ジャッキー・チェンがハリウッド進出の第2弾に選んだのは、19世紀の開拓時代のアメリカを舞台にしたハチャメチャアクション・アドベンチャー。製作社は撮影中のラッシュフィルムを見て「21世紀のインディー・ジョーンズ・シリーズ」になると映画が完成する前に続編の製作を決めた。「ラッシュアワー」の撮影時に次の企画を話していたジャッキーが、以前からやりたかった西部劇アドベンチャーのアイディアがそのまま映画化されてジャッキーは原案でもクレジットされている。共演は「ホーティング」で首チョンパになっていたオーウェン・ウィルソンに「ペイバック」や今年公開の「チャーリーズ・エンジェル」でエンジェルの 1人を演じるルーシー・リュー、それにスタントでユン・ピョウが参加してる。ちなみに「シャンハイ・ヌーン」のタイトルは「真昼の決闘」の原題「ハイヌーン」とカケていて、続編のタイトルは「シャンハイ・アフターヌ-ン」or「シャンハイ・ミッドナイト」になるらしい。「ラッシュアワー2」の次かな?

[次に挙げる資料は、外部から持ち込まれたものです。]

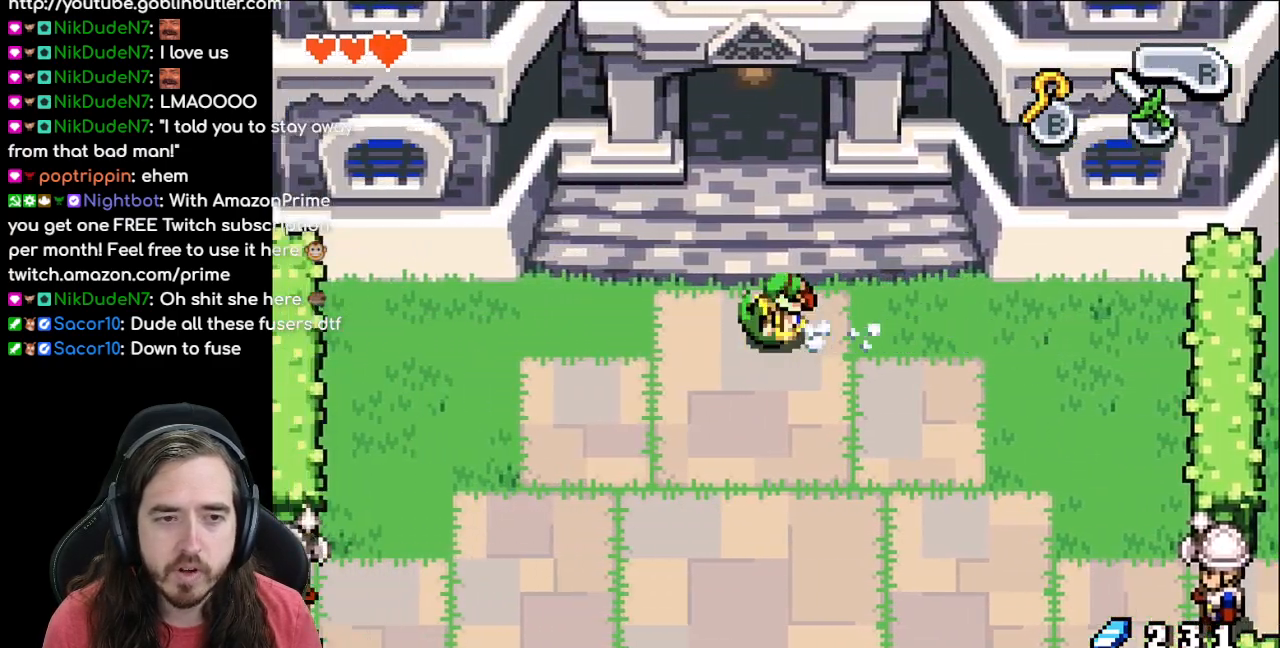
{"dt_ms": 500, "buttons": ["R1", "DPAD_DOWN"], "events": [[67, "R1", "down"], [200, "R1", "up"], [300, "R1", "down"], [450, "R1", "up"], [500, "R1", "down"]]}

1881 年、中国・紫禁城から美しきプリンスのペペ姫(ルーシー)が誘拐された。犯人らは姫をアメリカ大陸西部に連れ去り、身代金に金貨10万枚を要求してきた。人選には漏れたが、どうにか姫救出の一団に加わったチョン・ウエイン(ジャッキー)は7週間後にアメリカにやって来て列車で移動しているが、ロイ(オーウェン)率いるドジな列車強盗に遭遇。それがきっかけで仲間とはぐれてしまい。しかもインディアンの少年を助けたことから酋長の娘を妻にする事になってしまう。インディアンの村をあとにしたチョンは酒場でロイと再会するが大乱闘を起こし留置所に入れられてしまう。そこでロイはチョンから事情を聞き、2人はコンビを組むことにして脱獄、ペペ姫の救出に向かうが懸賞金付きのお訪ね者になってしまう。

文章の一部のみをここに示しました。